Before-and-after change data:
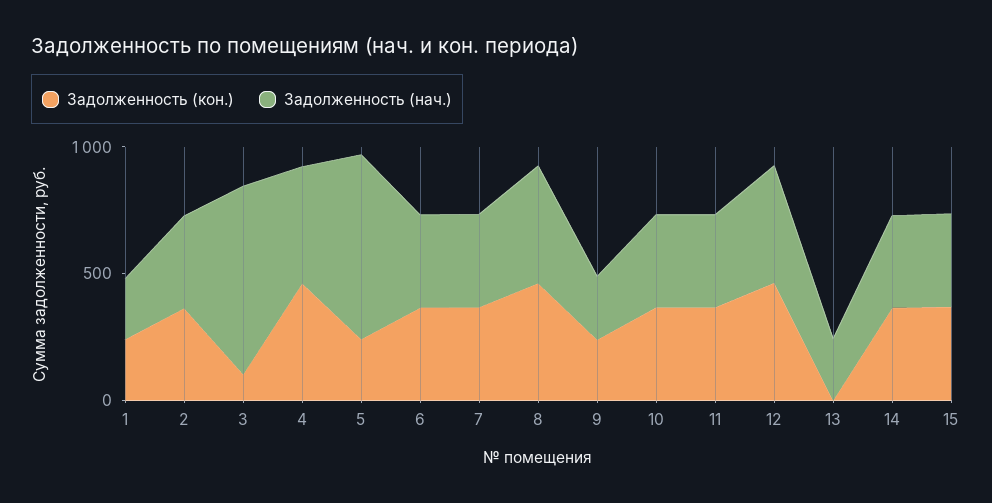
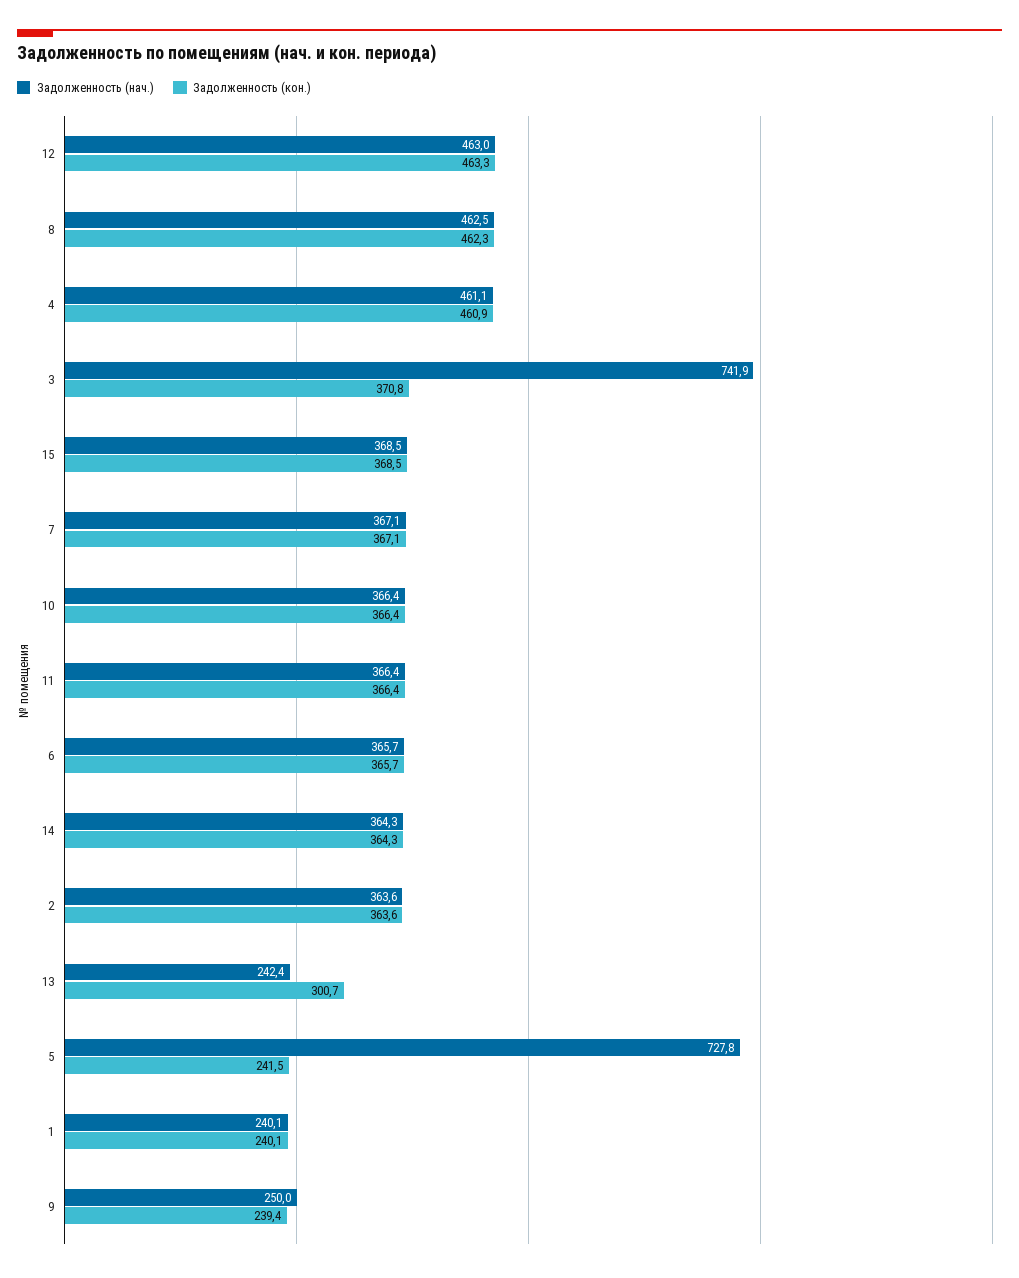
Задолженность (кон.), 3: 100 -> 370.8
Задолженность (кон.), 13: 0 -> 300.7

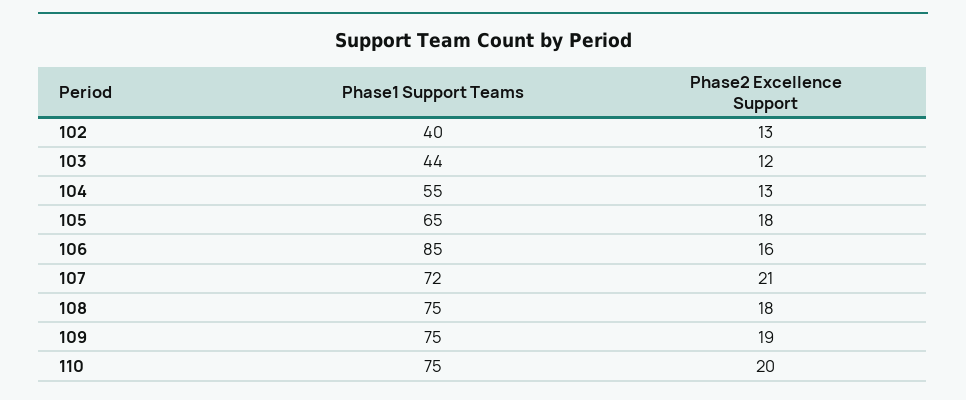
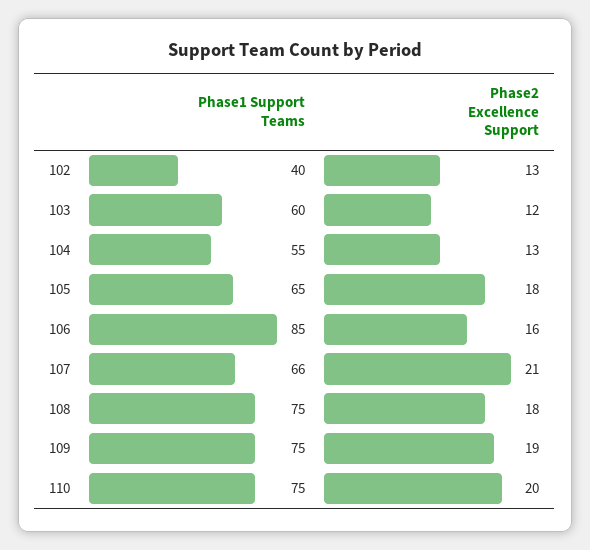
Phase1 Support Teams, 103: 44 -> 60
Phase1 Support Teams, 107: 72 -> 66

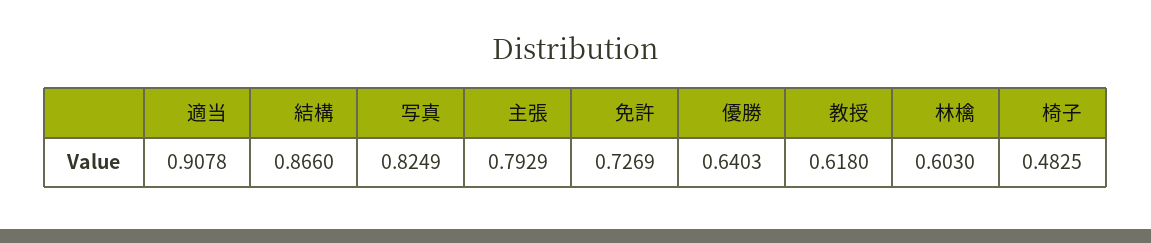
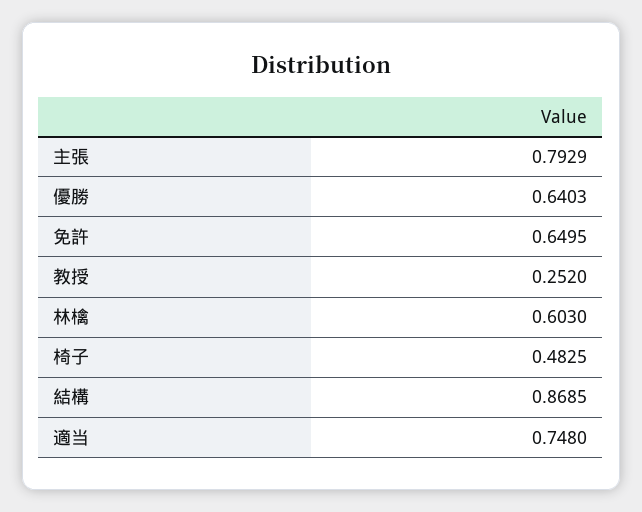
適当: 0.9078 -> 0.748
結構: 0.866 -> 0.8685
写真: 0.8249 -> none
免許: 0.7269 -> 0.6495
教授: 0.618 -> 0.252

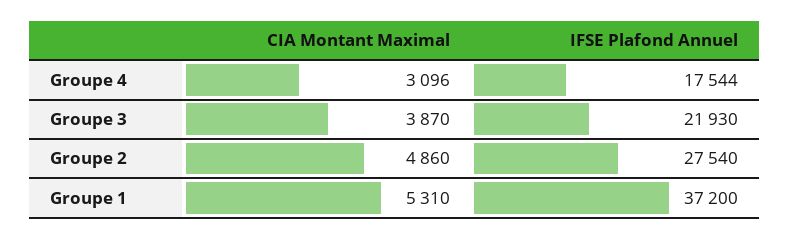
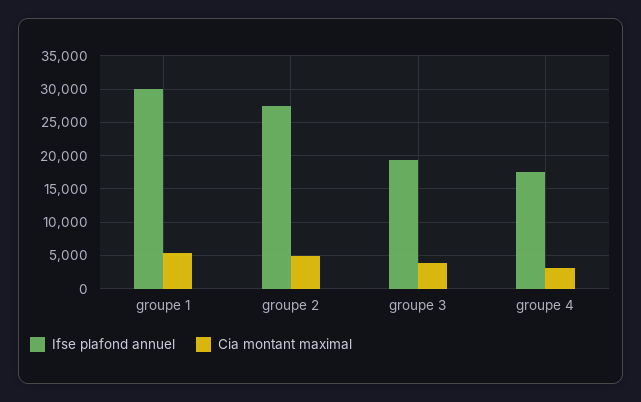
IFSE Plafond Annuel, Groupe 3: 21930 -> 19000
IFSE Plafond Annuel, Groupe 1: 37200 -> 30000

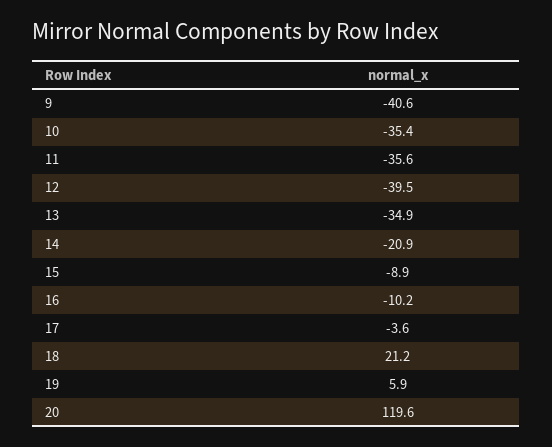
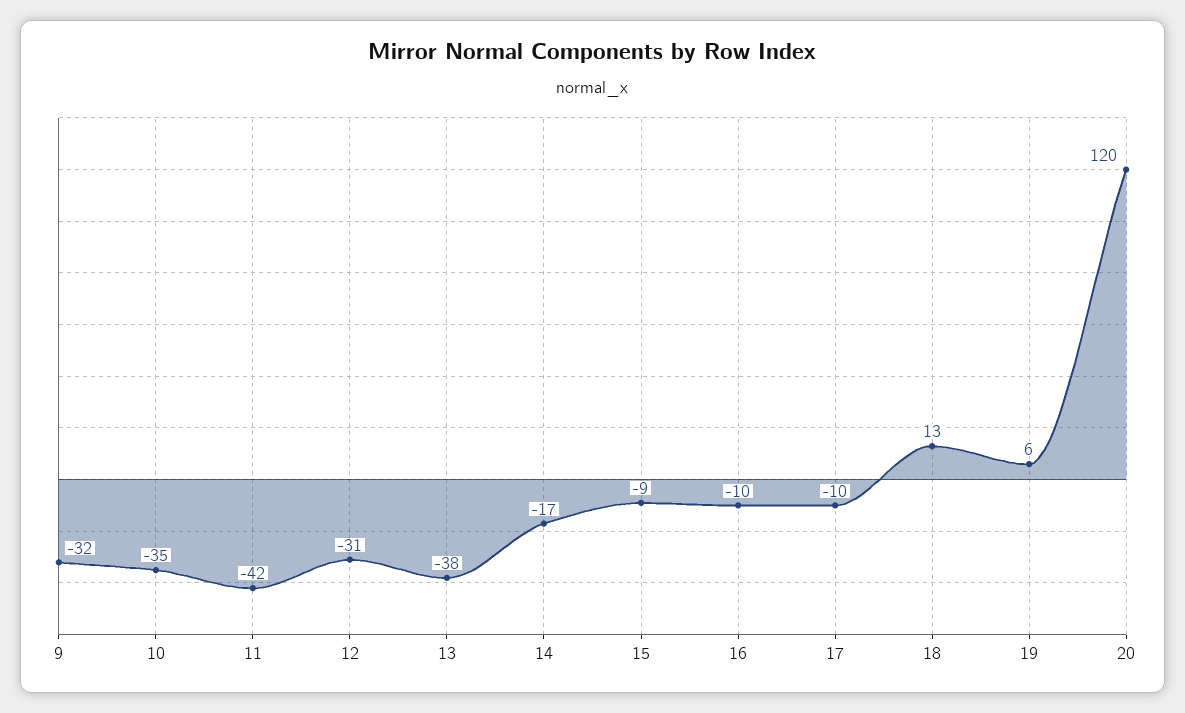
9: -40.6 -> -32
11: -35.6 -> -42
12: -39.5 -> -31
13: -34.9 -> -38
14: -20.9 -> -17
17: -3.6 -> -10
18: 21.2 -> 13

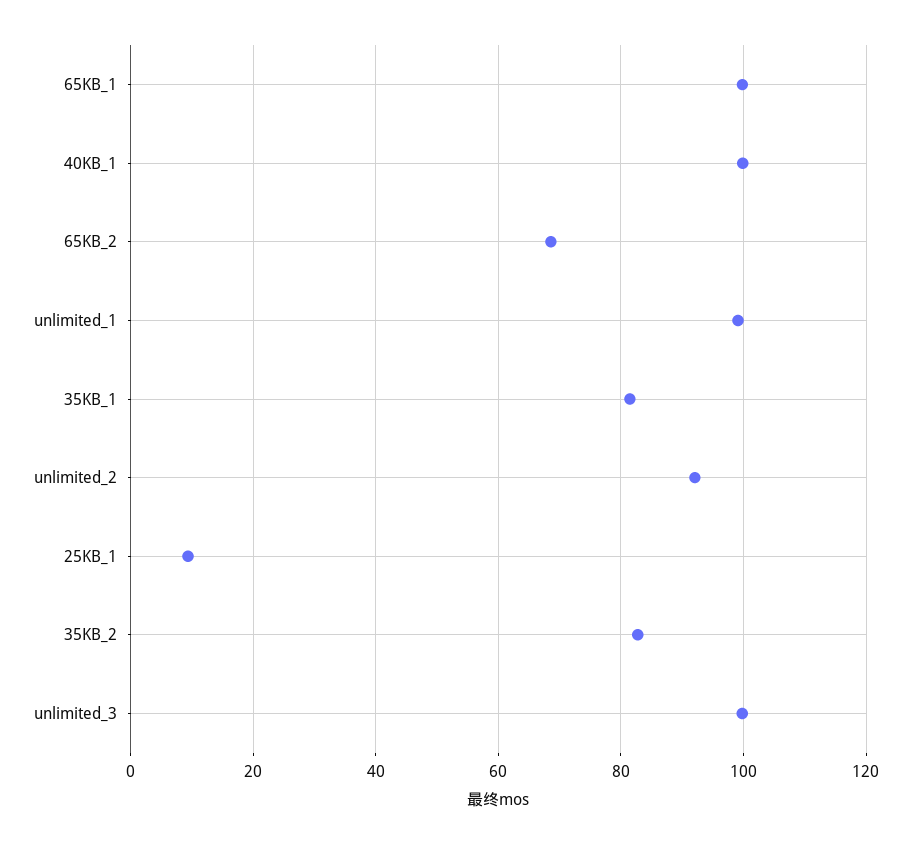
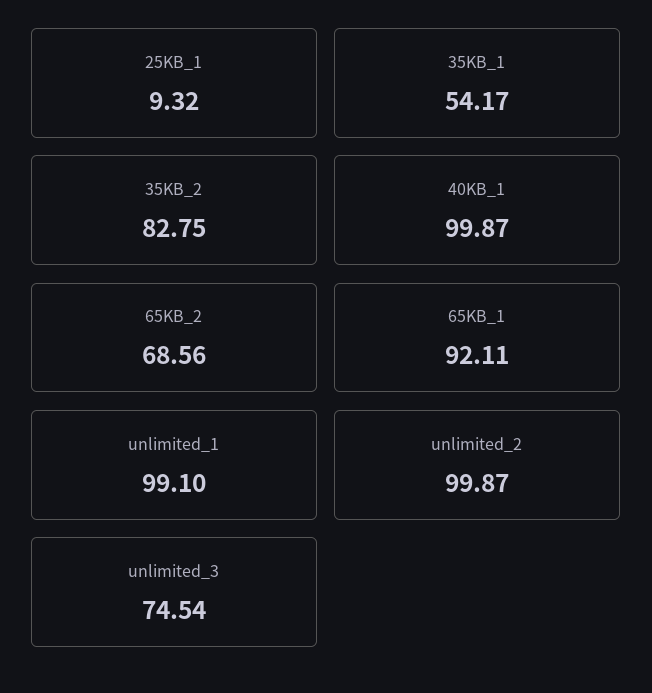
65KB_1: 100 -> 92.11
35KB_1: 82 -> 54.17
unlimited_2: 92 -> 99.87
unlimited_3: 100 -> 74.54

Assigned task: Would you reproduce the lines from the one with "13: -34.9 -> -38" through the final line of the data above, exactly and only those, without any pictures?

Response to this exercise:
13: -34.9 -> -38
14: -20.9 -> -17
17: -3.6 -> -10
18: 21.2 -> 13

65KB_1: 100 -> 92.11
35KB_1: 82 -> 54.17
unlimited_2: 92 -> 99.87
unlimited_3: 100 -> 74.54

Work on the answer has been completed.